Sense and Sensibility and Passing a Kidney Stone
I suffer from a deficiency. It might be a genetic mutation, although I know the source of it. I cannot digest anything written by Jane Austen. About a decade and a half ago, I read an essay by Mexican novelist Carlos Fuentes on something called "The Literature of Discontent," or something the like. Somewhere towards the end of the essay, I recall Fuentes saying something regarding Jane Austen's novels and the fact that no one died, the struggles were superficial, etc. At that point, I hadn't ventured into Austen's books and the statement sort of mutated something inside of me that made me unable to enjoy these quite accomplished and artistic novels.

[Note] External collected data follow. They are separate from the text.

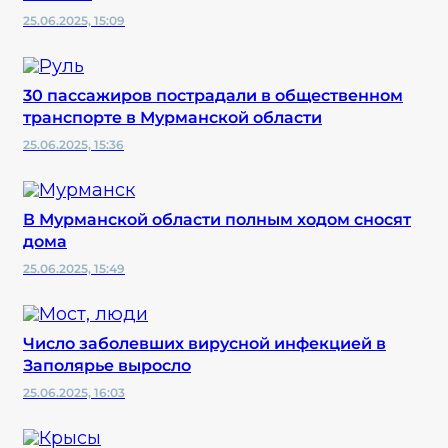
25.06.2025, 15:09
30 пассажиров пострадали в общественном
транспорте в Мурманской области
25.06.2025, 15:36
В Мурманской области полным ходом сносят
дома
25.06.2025, 15:49
Число заболевших вирусной инфекцией в
Заполярье выросло
25.06.2025, 16:03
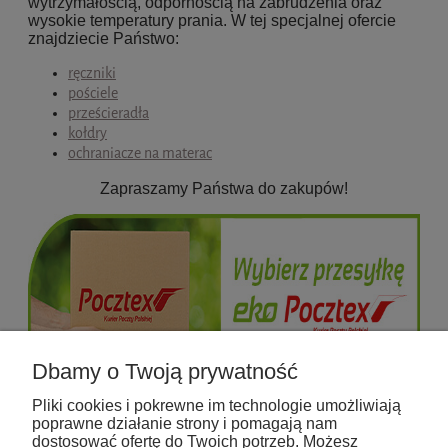
wytrzymałością, odpornością na zabrudzenia oraz
wysokie temperatury prania. W tej specjalnej ofercie
znajdziecie Państwo:
ręczniki
pościele
prześcieradła
kołdry
ochraniacze na materac
Zapraszamy Państwa do zakupów!
Dbamy o Twoją prywatność
Pliki cookies i pokrewne im technologie umożliwiają
poprawne działanie strony i pomagają nam
dostosować ofertę do Twoich potrzeb. Możesz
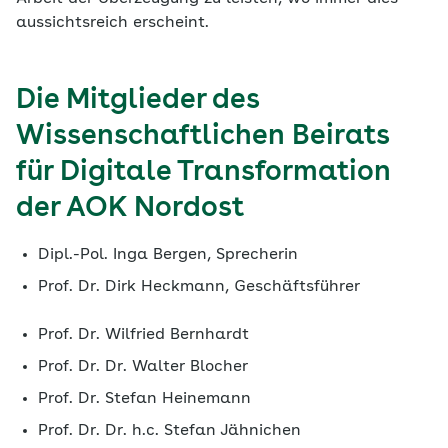
aussichtsreich erscheint.
Die Mitglieder des
Wissenschaftlichen Beirats
für Digitale Transformation
der AOK Nordost
Dipl.-Pol. Inga Bergen, Sprecherin
Prof. Dr. Dirk Heckmann, Geschäftsführer
Prof. Dr. Wilfried Bernhardt
Prof. Dr. Dr. Walter Blocher
Prof. Dr. Stefan Heinemann
Prof. Dr. Dr. h.c. Stefan Jähnichen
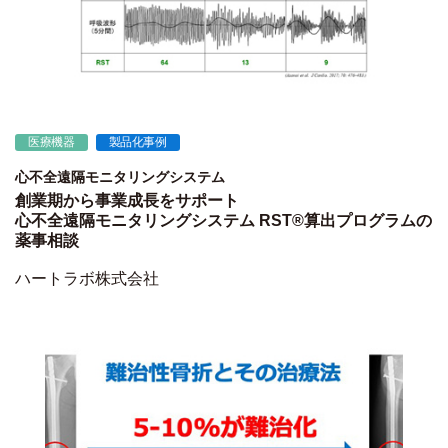
医療機器
製品化事例
心不全遠隔モニタリングシステム
創業期から事業成長をサポート
心不全遠隔モニタリングシステム RST®算出プログラムの
薬事相談
ハートラボ株式会社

The subject matter seem to me too trivial--I am not proud of this, rather the contrary. It is, after all, the core of human experience and relations that amount for most (if not all) literature. "Sense and Sensibility" is filled with characters that appear vulnerable and acutely human. Marianne, for example, and her relationship with Willoughby is the model of the "hit and run" relationship; that is to say, it's almost like an exchange, a chess match, a "you-take-your-turn-and-I'll-take-mine" sort of game play that can get a bit tiresome after a while. But I shouldn't be touching upon this since I am not done with the novel yet. I seem to like Elinor better, more collected, cool and calm in front of the woman who hooked the man she is interested in. The Jennings and other characters just add to the soup.

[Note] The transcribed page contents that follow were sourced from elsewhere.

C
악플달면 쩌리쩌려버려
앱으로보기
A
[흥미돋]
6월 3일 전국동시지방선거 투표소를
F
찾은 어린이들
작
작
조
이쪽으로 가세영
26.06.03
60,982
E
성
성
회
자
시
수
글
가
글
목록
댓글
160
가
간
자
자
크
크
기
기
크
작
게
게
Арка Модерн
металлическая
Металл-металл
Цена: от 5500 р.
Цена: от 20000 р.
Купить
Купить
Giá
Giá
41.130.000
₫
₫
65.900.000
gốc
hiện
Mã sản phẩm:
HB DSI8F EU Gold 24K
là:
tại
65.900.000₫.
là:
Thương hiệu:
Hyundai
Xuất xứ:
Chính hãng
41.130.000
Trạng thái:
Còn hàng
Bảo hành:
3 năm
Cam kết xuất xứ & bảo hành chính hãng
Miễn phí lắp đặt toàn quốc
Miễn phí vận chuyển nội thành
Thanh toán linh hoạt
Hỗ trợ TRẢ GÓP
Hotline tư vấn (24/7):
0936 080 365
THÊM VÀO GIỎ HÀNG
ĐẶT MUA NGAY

What I do enjoy, quite frankly, is the exquisite use of the English language; the decorum follows the sentence structure for me. There isn't a moment when the sentence turn, the dialogue fails to convey exactly what is meant, but adding a magnificent lyrical flavor to it. Here's an example,
"Elinor found, when the evening was over, that disposition is not materially altered by a change of abode; for, although scarcely settled in town, Sir John had contrived to collect around him nearly twenty young people, and to amuse them with a ball. This was an affair, however, of which Lady Middleton did not approve. In the country, an unpremeditated dance was very allowable; but in London, where the reputation of elegance was more important, and less easily obtained, it was risking too much for the gratification of the girls, to have it known, that Lady Middleton had given a small dance, or eight or nine couple, with two violins, and a mere sideboard collation."
It's not clear to me why this passage reached me as a good example of what I mean by elegance of language, but truth be told, probably any passage at all would do in this case. So, I think I love the usage, the word choice and the excellence of the language. The plot, not so much.